February 19, 2014 Wednesday


Bolinas
Patch
9:50 am to 11:00 am
2' to 3', sets to 4'
Low upcoming tide
Stiff offshore breeze to no wind
Sunny, clear and warm
Fun session

"Loren the only decent waves are those inside rights," Steve the Bolinas local pointed at a nice right peeling shore break wave at the Patch.

We were standing on the sea wall checking out the waves. Nobody was at the Channel; it was small, confused and breaking at three points at once. The tide was low and the current was pouring out of the lagoon. Five surfers were at the Patch – Mary, DB the Safeway checker, Russ the stand-up guy and two guys from Concord who were here last Wednesday. Mary, DB and Russ were way outside beyond the outside rock. The other two were way inside going for the shore break rights. The swell had dropped in half since Monday. The San Francisco buoy reported 8 ft swells at 13 seconds and wind at 21 knots with gusts to 27. The wind was out at sea because here there was a stiff offshore breeze and glassy conditions.

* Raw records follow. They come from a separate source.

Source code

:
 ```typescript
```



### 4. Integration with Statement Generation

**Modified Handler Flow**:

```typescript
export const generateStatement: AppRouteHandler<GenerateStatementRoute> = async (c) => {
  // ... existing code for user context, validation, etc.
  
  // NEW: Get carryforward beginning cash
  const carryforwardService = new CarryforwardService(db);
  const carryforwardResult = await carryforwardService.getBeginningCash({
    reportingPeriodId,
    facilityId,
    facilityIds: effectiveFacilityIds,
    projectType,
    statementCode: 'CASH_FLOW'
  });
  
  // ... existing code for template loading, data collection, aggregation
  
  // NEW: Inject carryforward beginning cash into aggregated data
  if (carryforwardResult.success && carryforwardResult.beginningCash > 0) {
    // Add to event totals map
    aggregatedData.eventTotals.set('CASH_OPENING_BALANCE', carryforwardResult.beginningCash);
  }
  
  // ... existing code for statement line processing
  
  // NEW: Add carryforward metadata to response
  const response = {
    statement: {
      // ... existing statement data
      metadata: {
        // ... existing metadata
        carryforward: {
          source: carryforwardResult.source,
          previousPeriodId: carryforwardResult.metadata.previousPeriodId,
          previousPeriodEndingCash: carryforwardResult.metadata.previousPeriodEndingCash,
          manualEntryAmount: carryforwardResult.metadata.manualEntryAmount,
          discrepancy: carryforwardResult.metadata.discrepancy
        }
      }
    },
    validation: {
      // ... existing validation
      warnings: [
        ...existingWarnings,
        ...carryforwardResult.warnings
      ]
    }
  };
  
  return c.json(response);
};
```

While watching the waves Steve and I chatted about how much sand the recent storm had moved around, and we reminisced about the old days (a couple of years ago) when there were some decent peaks out in front of the ramp. Then Mary connected on a good one. She had moved in and caught a steep shore break wave. That's her in the above photo. Her ride and the warm weather convinced me to go out.

The weather was changing – a high-pressure front and a heat wave were moving in. We had drizzle and light rain last night, but that was over. Winds out at sea were moving the low pressure out and pushing the high pressure in.

I went for the inside rights and scored. When I entered the water, only one surfer was out there. After taking a few so-so waves, I got the hang of it – position not too far out, not too close to the rocks, wait until the waves are cresting, take off late, paused to make sure you are in the wave and then push it. The shape of the bottom was forcing all the waves to break to the right and the offshore breeze was holding up the curls. If an approaching wave looked walled or was peaking south of me, it would hold up. I could shoot under the lips of the curls, trim down the line and work them into the shore break. After I made the first one, I knew I could make all of them. And the waves were consistent. I never waited more than a couple of minutes before the next wave was there. In an hour I caught ten good waves (one every six minutes).

I had success riding waves on my knees. I would wait until the waves were breaking, paddle hard, jump up to my knees, duck under the curl of the first section and get to my feet on the shoulder of the wave. This way I didn't lose any time standing up, and I got the thrill of being eye level with the initial curl. On one I took off late, sprung up to my knees, literally ducked under the curl of the first section, rose to my feet, climbed high in the curl and froze while the wave continuously unfolded in front of me, all the way to the shore.

Walt the photographer paddled out on his stand-up. I hadn't seen him since last November when he had his hip replacement surgery. Walt was back and in good form. A set wave approached and I started to position myself to catch it. Walt was twenty yards further out, he turned, paddled for the same wave while it was a mere hump in the water and glided into it. I watched Walt cruise by me and followed him as he milked it all the way in. When he paddled back to the line up, Walt claimed his legs were weak, but he looked in fine shape to me.

I took my last wave on my knees. I shot under the curl, leaned forward on the nose to keep the board in the wave until it reformed, cut across the shore break and quickly lay back down as the wave collapse in one foot of water and bellied it the rest of the way to shore.


What a good ending to a good session.